_Document excerpt_
When David Hall was awarded a funeral with Roy Quinton in Walsall he was given the name of the Florist and told that a Coffin Spray would be ordered. David phoned the Florist primarily to introduce himself, as he guessed that the Family wouldn’t be placing an order until the following week but he was wrong. The phone call to the Florist generated some unexpected information because in addition to the Coffin Spray there was a 3 ft by 2 ft ‘Butterfly’ Floral tribute.
In designing the layout it was paramount that the ‘Butterfly’ was displayed prominently in front of the coffin. David had carried a ‘Butterfly’ previously in Snodland on September 17th 2015 when it was part of multiple Floral Tribute display and it was secured to a board that was fixed to the Headboard. The support structure that supported the ‘Butterfly’ in Snodland was a triangular shaped board that David has used many times before, but on this occasion it was flanked by two 5 inch by 2 inch angled ends. Although the support structure held the ‘Butterfly’ without any problem, David was concerned about how much of the wooden structure that could be seen. David always attempts to exceed expectations and he has the drive to look for continual improvements.
For Floral Tributes that regularly feature, like a 17 inch ‘Heart’, David has boards with a shape that closely follows the contours of the oasis base, enabling the Floral Tribute to appear to be floating in midair, seemingly unsupported. However, for Floral Tributes that don’t appear on a regular basis David can’t afford to cut a board to the shape of each and every Floral Tribute and he makes the support structure from a number of pieces of wood from his large collection.
Whilst David was evaluating how to improve his strategy for carrying a ‘Butterfly’ he received a phone call from Maureen Burks of the Florist, Marguerites of Leamore, who informed him that the ‘Butterfly’ would be presented on a stand which would allow the Floral Tribute to be seen in all its splendour at the crematorium. David, however, was more concerned about how to secure the ‘Butterfly’ and its stand. He told Maureen that he had previously carried Floral Tributes on a metal stand and he mentally made plans how to accomplish this, sending an email to her with pictures of ‘Boxing Gloves’ previously carried on a metal stand in Horfield at the funeral of a 14 year old Traveller Boy.

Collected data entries
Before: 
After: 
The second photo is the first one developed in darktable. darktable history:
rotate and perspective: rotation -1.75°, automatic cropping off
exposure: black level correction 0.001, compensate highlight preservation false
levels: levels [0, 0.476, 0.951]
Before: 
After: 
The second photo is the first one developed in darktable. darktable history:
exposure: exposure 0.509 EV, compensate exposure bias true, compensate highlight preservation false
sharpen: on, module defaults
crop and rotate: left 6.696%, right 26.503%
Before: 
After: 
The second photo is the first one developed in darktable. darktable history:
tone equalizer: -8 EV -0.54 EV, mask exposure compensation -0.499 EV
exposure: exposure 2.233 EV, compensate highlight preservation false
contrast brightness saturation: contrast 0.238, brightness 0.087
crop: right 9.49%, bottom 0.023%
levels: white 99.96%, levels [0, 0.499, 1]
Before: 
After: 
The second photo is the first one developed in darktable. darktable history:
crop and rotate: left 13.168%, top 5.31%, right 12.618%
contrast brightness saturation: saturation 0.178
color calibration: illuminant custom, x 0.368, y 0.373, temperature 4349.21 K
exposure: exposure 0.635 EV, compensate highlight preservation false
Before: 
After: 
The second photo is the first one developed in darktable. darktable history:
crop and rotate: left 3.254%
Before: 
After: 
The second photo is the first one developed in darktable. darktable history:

_To be done_
a. Print the passage of the funeral flowers text from "When David Hall" up to and including "ft ‘Butterfly’ Floral tribute.".
b. Carry on the account of the funeral flowers from the point where it stops.

_Answer set_
a.
When David Hall was awarded a funeral with Roy Quinton in Walsall he was given the name of the Florist and told that a Coffin Spray would be ordered. David phoned the Florist primarily to introduce himself, as he guessed that the Family wouldn’t be placing an order until the following week but he was wrong. The phone call to the Florist generated some unexpected information because in addition to the Coffin Spray there was a 3 ft by 2 ft ‘Butterfly’ Floral tribute.

b.
Maureen rang David to say that he was wrong in assuming a metal stand as the ‘Butterfly’ would be on an oasis stand bought from the wholesaler. David apologised to Maureen saying that he was normally on the same wavelength as a Florist, but on this occasion he wasn’t. David then said to Maureen a phase used by the late Jerry Orbach, when he appeared as Lieutenant Lennie Briscoe in Law & Order, ‘When I hear the sound of hooves I think horses not zebras.’
Maureen sent David pictures of the stand and provided key measurements which demonstrated that the stand would hold the ‘Butterfly’ at an angle of 27 degrees. This angle was fine if the onlooker was looking down at the Floral Tribute on the ground, however, for it to be seen prominently on the deck of the lorry the angle would have to be increased to almost 60 degrees. David achieved this by using triangular supports that had been used many times before to display Floral Tributes such as ‘Hearts’, ‘Teddy Bears’ and ‘Anchors’ and also being a fundamental component of the ‘windscreen’ in the ‘1950 Cab Front’ Themes that David can create for a number of vehicle makes.
As the funeral was in the early morning, David arranged for the Leyland Beaver to be stored overnight with Haywards Transport of Walsall, Vintage Lorry Funerals support partner in the Midlands. David went up the Fosse Way and used a new technique to get cars past the Leyland Beaver. Where there were limited suitable lay-byes, David used Bus Stops, the entrances to Industrial Estates or Stately Homes or low pavements outside a line of terraced houses, which enabled the vintage lorry to pull over and let those trapped behind him escape. Although David looses some time with this new strategy, he feels that it is much safer because when he has invited drivers to overtake in the past, impatient individuals further down the queue pull out early and nearly collide with someone higher up the queue that is also starting to overtake. Also during inclement weather David drives with his cab window shut and uses two flashes of his left indicator to signify that the road ahead is clear, however, some car drivers don’t understand and brake thinking that the lorry will be turning left. David also feels that there is a risk associated with inviting people to overtake because the power of the car and the experience of the driver are unknown. Car drivers are more tuned into David’s thinking in the early morning when most drivers are very experienced and drive as part of their employment.
David stopped at Lincoln Farm Truck Stop for his lunch and Debbie Hilton made him a Chicken Tikka meal which he has enjoyed many times before. She always makes it up from fresh ingredients and modifies the strength of the sauce to David’s liking and the meal is closer to a Buttered Chicken meal. Debbie is interested in the Leyland Beaver and often pops out to see the lorry whilst David is having his meal. She is also interested to know where David is going and what route he intends to take.
The following morning when David stopped at Roy Quinton Funeral Directors he saw the ‘Butterfly’ Floral Tribute for the first time. Although it looked exquisite, David realised that the stand only supported the central part of the ‘Butterfly’ and the wings moved as David lifted it off the ground. David was worried about how the ‘Butterfly’ would travel in transit so he re-positioned the ropes that he had used to secure the stand on its pedestal on the way from Bradford-on-Avon to Walsall.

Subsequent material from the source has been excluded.